For years, we have been inundated with the “fight for fifteen”, a cause that purports that the minimum wage in America should be raised to $15 per hour.
Of course, there are thousands of reason why this would be a catastrophic decision in our current economic situation, not the least of which involves the fact that we are suffering from constant and unstoppable inflation thanks to the central banking systems of the world, making the idea of inflating the value of this work simply another layer of unsustainable financial malfeasance, but that argument is for another day.
Today, these same organizations have a new and offense cause that they would like to get behind: The abolishment of the department of Immigrations and Customs Enforcement.
A fast-food workers’ union is demanding that employees of a Pacific Northwest-based burger chain be allowed to wear pins with phrases such as “Abolish ICE” and “No one is illegal.”
The workers’ union, the Burgerville Workers Union (BVWU), wrote a Facebook post Sunday calling Burgerville’s decision to ban employees from wearing political buttons “racist” and urged the fast-food chain to work with the union to allow employees to sport politically-charged buttons while working on their shifts.

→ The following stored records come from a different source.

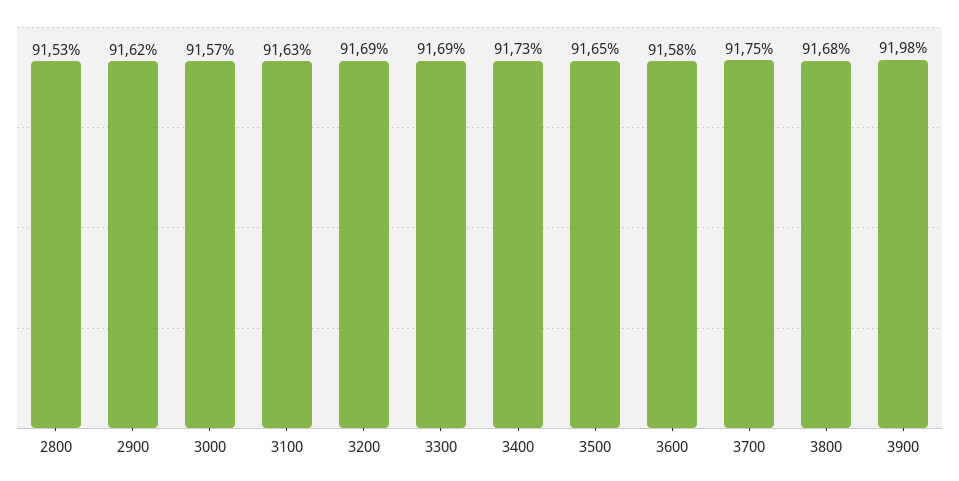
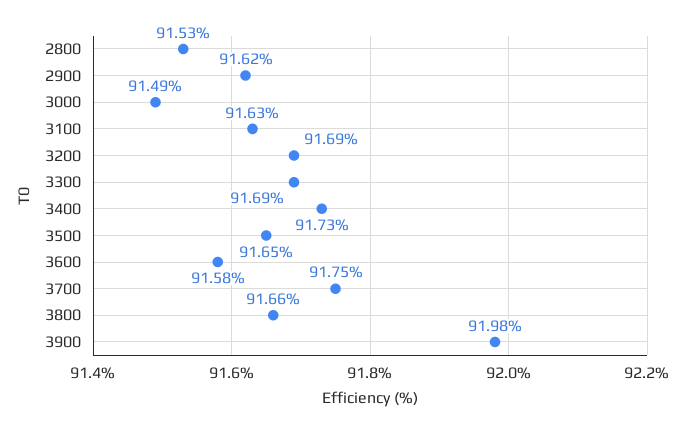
  {
    "2800": 91.53,
    "2900": 91.62,
-   "3000": 91.57,
+   "3000": 91.49,
    "3100": 91.63,
    "3200": 91.69,
    "3300": 91.69,
    "3400": 91.73,
    "3500": 91.65,
    "3600": 91.58,
    "3700": 91.75,
-   "3800": 91.68,
+   "3800": 91.66,
    "3900": 91.98
  }

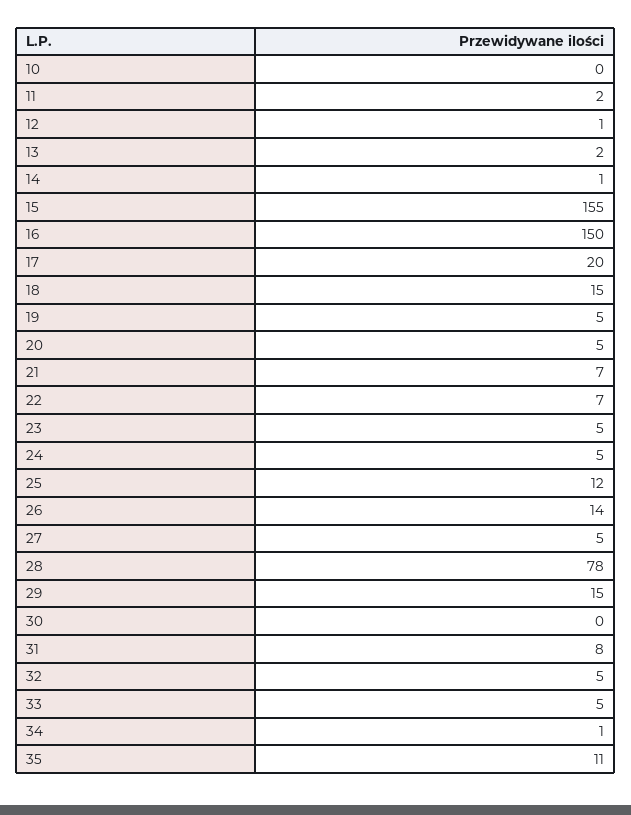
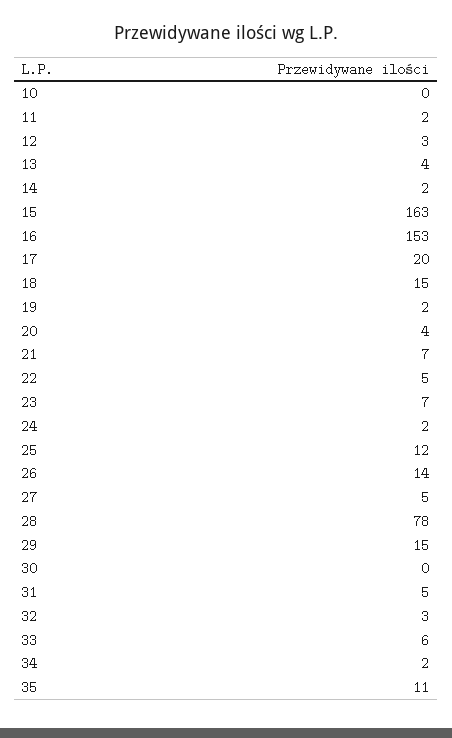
  {
    "10": 0,
    "11": 2,
-   "12": 1,
+   "12": 3,
-   "13": 2,
+   "13": 4,
-   "14": 1,
+   "14": 2,
-   "15": 155,
+   "15": 163,
-   "16": 150,
+   "16": 153,
    "17": 20,
    "18": 15,
-   "19": 5,
+   "19": 2,
-   "20": 5,
+   "20": 4,
    "21": 7,
-   "22": 7,
+   "22": 5,
-   "23": 5,
+   "23": 7,
-   "24": 5,
+   "24": 2,
    "25": 12,
    "26": 14,
    "27": 5,
    "28": 78,
    "29": 15,
    "30": 0,
-   "31": 8,
+   "31": 5,
-   "32": 5,
+   "32": 3,
-   "33": 5,
+   "33": 6,
-   "34": 1,
+   "34": 2,
    "35": 11
  }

“Some of our employees have been wearing buttons expressing their political views at work. While Burgerville had a long-standing verbal policy prohibiting the wearing of personal buttons, we did not have a written policy about this,” the company told Fox News.

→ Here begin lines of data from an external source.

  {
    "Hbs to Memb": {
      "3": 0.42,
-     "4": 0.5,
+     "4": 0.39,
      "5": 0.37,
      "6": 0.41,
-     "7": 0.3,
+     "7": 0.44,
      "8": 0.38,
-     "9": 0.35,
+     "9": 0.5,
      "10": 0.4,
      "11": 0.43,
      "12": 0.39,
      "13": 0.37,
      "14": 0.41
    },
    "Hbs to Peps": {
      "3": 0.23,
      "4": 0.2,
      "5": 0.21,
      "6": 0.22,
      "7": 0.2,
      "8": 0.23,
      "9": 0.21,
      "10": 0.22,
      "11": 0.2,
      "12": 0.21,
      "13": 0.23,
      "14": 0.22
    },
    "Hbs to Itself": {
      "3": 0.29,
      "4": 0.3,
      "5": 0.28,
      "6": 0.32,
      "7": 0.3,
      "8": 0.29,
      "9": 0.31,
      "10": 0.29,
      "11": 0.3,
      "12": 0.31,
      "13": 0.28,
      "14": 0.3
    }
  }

Supervisors at Burgerville’s Portland location noticed the trend, and sent ten workers home after they refused to remove the pins that violated company policy for being “controversial.”

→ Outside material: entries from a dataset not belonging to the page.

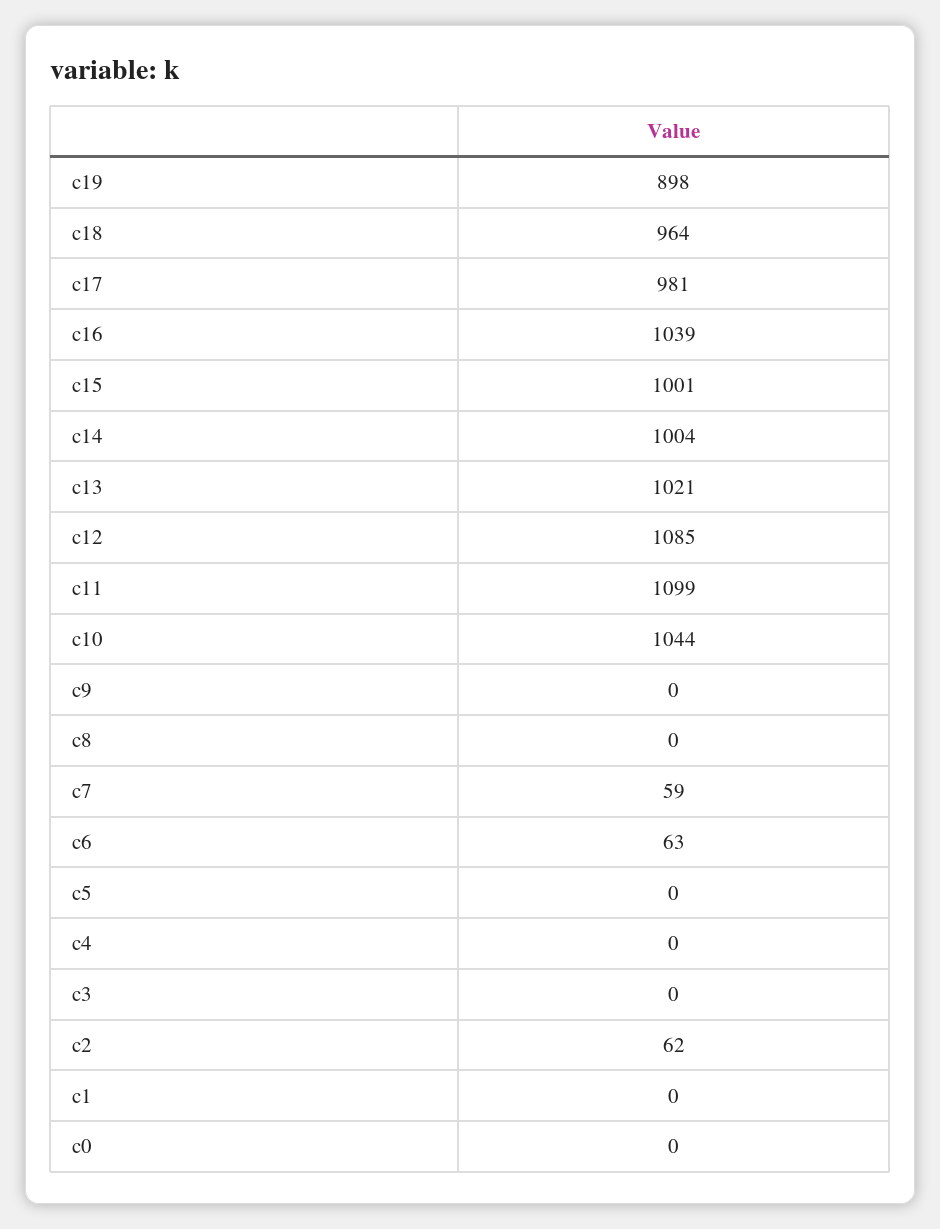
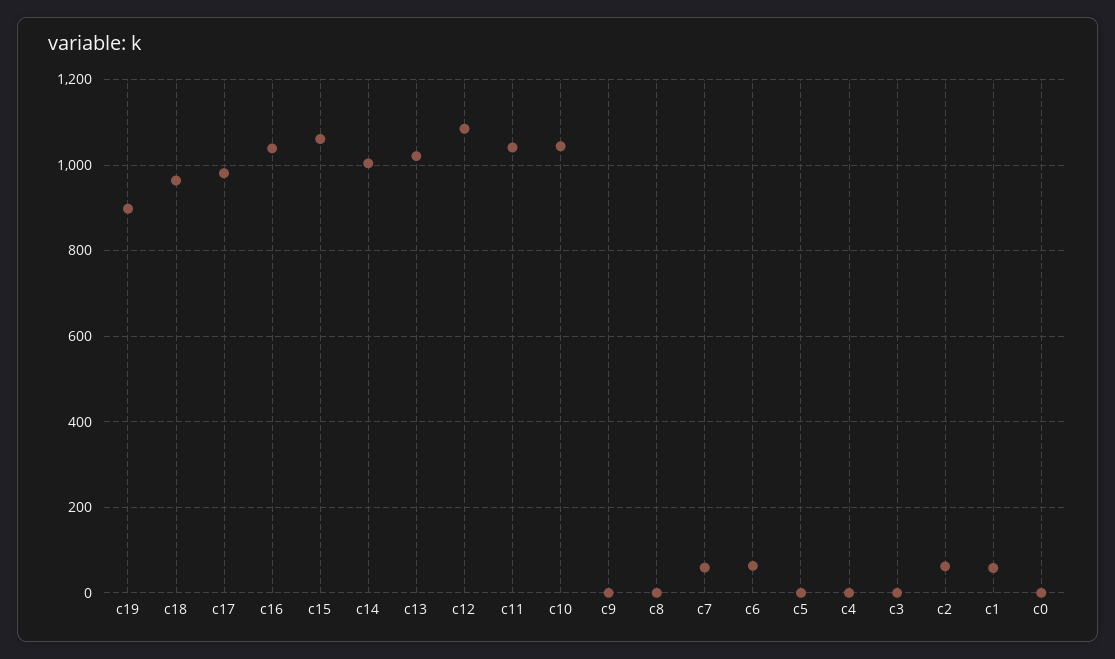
  {
    "c19": 898,
    "c18": 964,
    "c17": 981,
    "c16": 1039,
-   "c15": 1001,
+   "c15": 1060,
    "c14": 1004,
    "c13": 1021,
    "c12": 1085,
-   "c11": 1099,
+   "c11": 1040,
    "c10": 1044,
    "c9": 0,
    "c8": 0,
    "c7": 59,
    "c6": 63,
    "c5": 0,
    "c4": 0,
    "c3": 0,
    "c2": 62,
-   "c1": 0,
+   "c1": 60,
    "c0": 0
  }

The union called Burgerville’s policy “white supremacist” for only allowing political buttons expressing views about wages and working conditions, saying it singles out people who support Black Lives Matter and illegal immigration.
In the name of “political correctness”, the wishes of the customers has been largely removed from the equation.
“Guests provided feedback that they didn’t want to see personal and political messages while they ate,” Graham told the Oregonian. “Additionally, some employees expressed that the content of the buttons was drawing unwanted attention that made them uncomfortable.”
The company then announced it would be instituting an official, written policy banning the buttons to create an “inclusive” environment for its customers.
“The company is adopting one that represents our long-standing commitment to creating a universally welcoming and inclusive environment for our customers and employees alike,” the burger chain said in a statement.
This waste of time and resources could be fixed very simply: Burgerville is a private company and can do what they wish in terms of limiting political content on its property.